Cuando terminó y se apagaron las cámaras y la vida, creció su agitación interior: se sentía furiosa, enojada. Podía comprender las razones de su marido y sus argumentos intelectuales, pero no podía compartirlos
No he leído el libro en el que Deborah Binner intenta explicarse después de acompañar a su marido Simon, un periodista de Sky News, hasta la clínica suiza en la que le ayudaron a morir en 2016. Viajaba también con ellos el equipo que grabó el documental How to Die: Simon’s Choice. El libro de ella se titula Yet Here I Am, pero solo conozco algunos párrafos. Por ejemplo, el que compara la muerte de su marido con la de su hija, tres años antes, consumida a los dieciocho por un cáncer. Dos muertes muy diferentes. Una aconteció en casa, después de una batalla larga, pero con la certeza de que no se había ahorrado ningún esfuerzo. Murió en sus brazos mientras le decía que había sido feliz y ella «sentía que rozaba el nivel más profundo del amor».

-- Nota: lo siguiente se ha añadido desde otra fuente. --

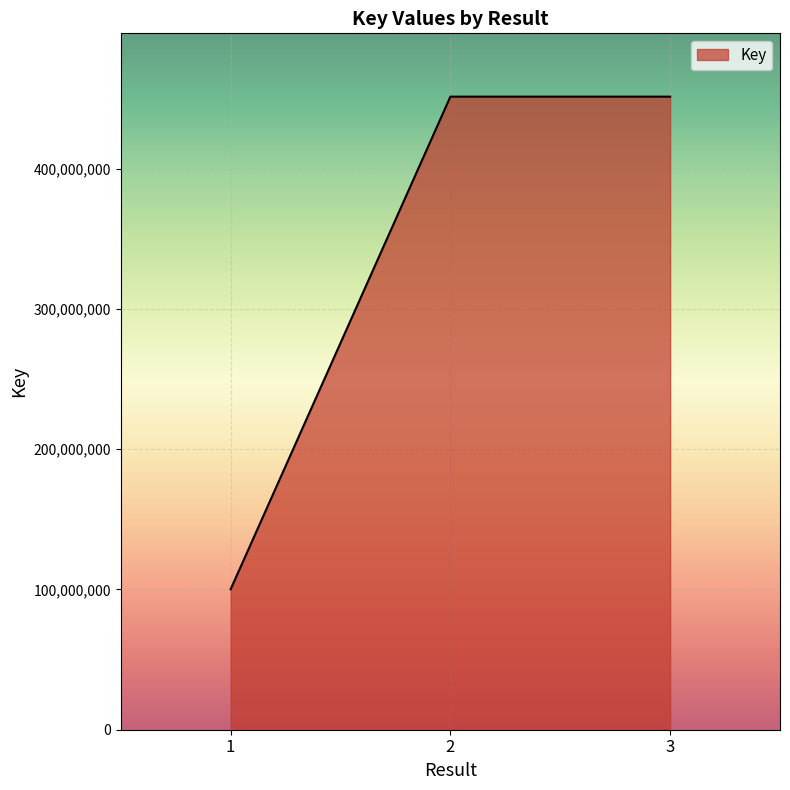

What is the change in value from 1 to 2?

+351263748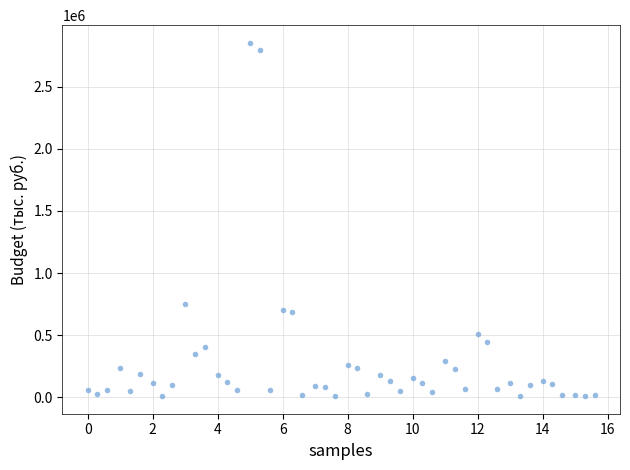

What is the range of Y values (max minus min)?

2843752.9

A su marido le diagnosticaron una enfermedad neuromotora de curso rápido y decidió abreviar el trámite. Deborah comprende la pureza de sus motivos, que no eran egoístas: quería evitarle el doloroso proceso de su progresivo debilitamiento, «la espiral hasta la incapacidad completa». Ella le reconoce el coraje, pero piensa que sería más valiente vivir con la enfermedad, afrontarla, reconocer que no lo podemos controlar todo.
Cuando terminó y se apagaron las cámaras y la vida, creció su agitación interior: se sentía furiosa, enojada. Podía comprender las razones de su marido y sus argumentos intelectuales, pero no podía compartirlos. Para evitarle trabajos y padecimientos, él había decidido marcharse y que ella se las arreglara sola después. Pero lo que ella realmente quería era más tiempo con él, todo el tiempo posible. Hubiera preferido cuidarle con todo el cariño hasta que la naturaleza hiciera su trabajo.